Il savait. Pas exactement ce que j’avais fait. Mais il savait que quelque chose n’était pas normal. Derrière lui, les deux hommes entrés avec lui observaient en silence. Ils me regardaient. Ils m’étudiaient. Mon ventre se noua.

Clara surgit soudain de la cabine.

— Elara ! Il faut absolument que tu voies celui-là !

Je m’arrachai à l’homme et marchai vers elle.

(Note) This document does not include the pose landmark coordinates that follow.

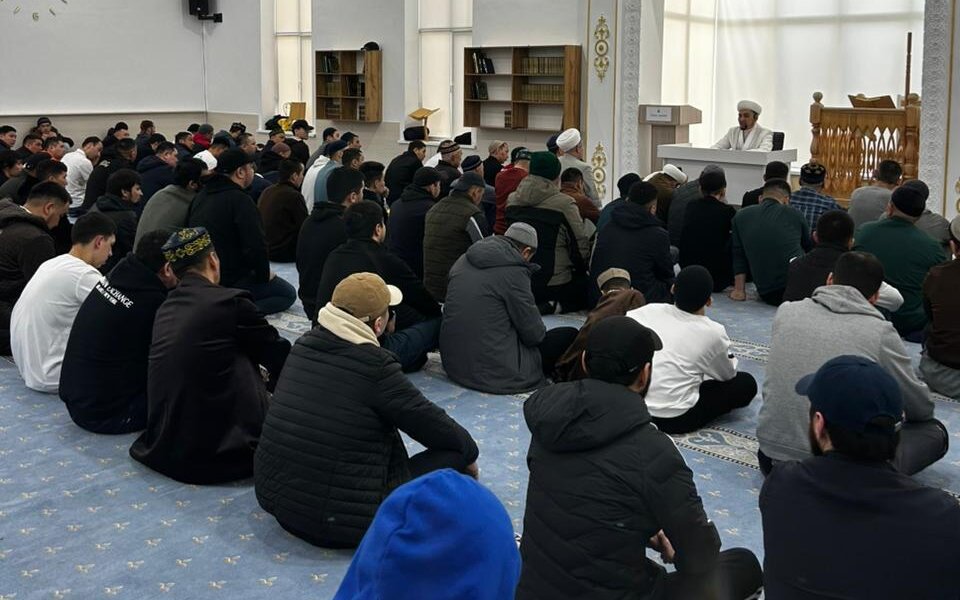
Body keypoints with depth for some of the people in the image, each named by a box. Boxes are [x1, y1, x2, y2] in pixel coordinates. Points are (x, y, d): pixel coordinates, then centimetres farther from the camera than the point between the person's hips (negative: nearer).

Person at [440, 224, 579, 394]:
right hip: (494, 372, -8)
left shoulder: (463, 260, 8)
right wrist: (541, 332, 14)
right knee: (569, 336, 3)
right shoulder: (514, 271, -15)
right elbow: (534, 333, -10)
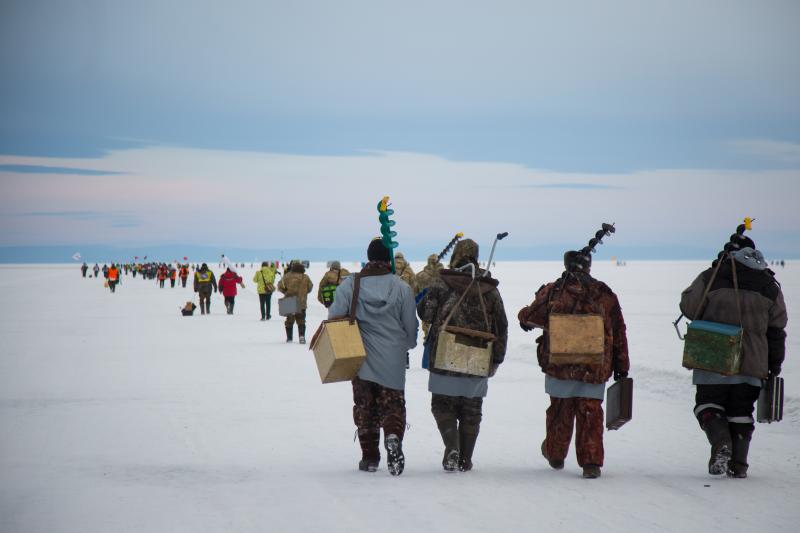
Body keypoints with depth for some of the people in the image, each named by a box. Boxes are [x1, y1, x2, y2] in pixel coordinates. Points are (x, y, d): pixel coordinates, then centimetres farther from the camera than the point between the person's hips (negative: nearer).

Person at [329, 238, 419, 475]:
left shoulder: (350, 284, -5)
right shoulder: (402, 288, -5)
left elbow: (335, 316, -7)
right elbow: (411, 326, 0)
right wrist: (406, 345, 21)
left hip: (361, 359, 1)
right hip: (393, 361, -1)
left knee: (364, 407, 13)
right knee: (393, 405, 8)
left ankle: (370, 457, 13)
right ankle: (393, 436, -22)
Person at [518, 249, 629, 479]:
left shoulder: (552, 291, -2)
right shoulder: (605, 295, 4)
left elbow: (529, 316, 5)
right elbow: (618, 332, 7)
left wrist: (524, 318, 30)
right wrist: (621, 366, 14)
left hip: (560, 365, 0)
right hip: (595, 369, 0)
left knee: (560, 410, 15)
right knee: (590, 413, 5)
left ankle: (555, 454, 30)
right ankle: (591, 462, -1)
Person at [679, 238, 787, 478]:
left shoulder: (711, 278, -5)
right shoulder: (770, 287, 6)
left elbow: (688, 307, 0)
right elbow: (777, 330, 9)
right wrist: (775, 364, 17)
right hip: (752, 364, 3)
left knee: (708, 405, 8)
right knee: (741, 413, 12)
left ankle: (721, 443, -17)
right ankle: (738, 465, 10)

Elle sortit en portant une robe d’un bleu saphir profond, qui scintillait sous les lumières.

— Alors ? demanda-t-elle, surexcitée.

Je clignai des yeux.

— Celle-là est… vraiment pas mal.

Ses yeux s’écarquillèrent.

— C’est la chose la plus gentille que tu aies dite de toute la journée.

Je haussai les épaules. Mais mon attention dériva de nouveau vers le magasin.

Les trois hommes avaient disparu. Comme ça. Volatilisés. Mon estomac se contracta.

Clara m’agrippa le bras.

— Oh, par ma déesse, on l’achète, c’est sûr.

Je l’entendis à peine. Parce que mon esprit tournait à toute vitesse.

Qui étaient ces hommes ? Et pourquoi me surveillaient-ils ?

Ils étaient dehors. De l’autre côté de la rue. Ryder était adossé à une voiture noire, les bras croisés. Ivan se tenait à côté de lui. Darnell, à quelques pas. Les yeux verts de Ryder étaient rivés sur la porte de la boutique. Lentement, un sourire s’étira sur son visage.

— Elle est intéressante, murmura-t-il.

Ivan fronça les sourcils.

— Tu as remarqué ça aussi ?

Ryder hocha une fois la tête.

— Oh oui.

Darnell jeta un regard vers la boutique.

— Tu crois qu’elle est importante ?

Le sourire de Ryder s’élargit légèrement.

— Je ne sais pas encore.

Son regard s’assombrit.

— Mais je vais le découvrir.

De l’autre côté de la rue, la porte du magasin s’ouvrit.

Et Elara sortit.

Totalement inconsciente qu’elle venait d’attirer l’attention de l’homme le plus dangereux du royaume.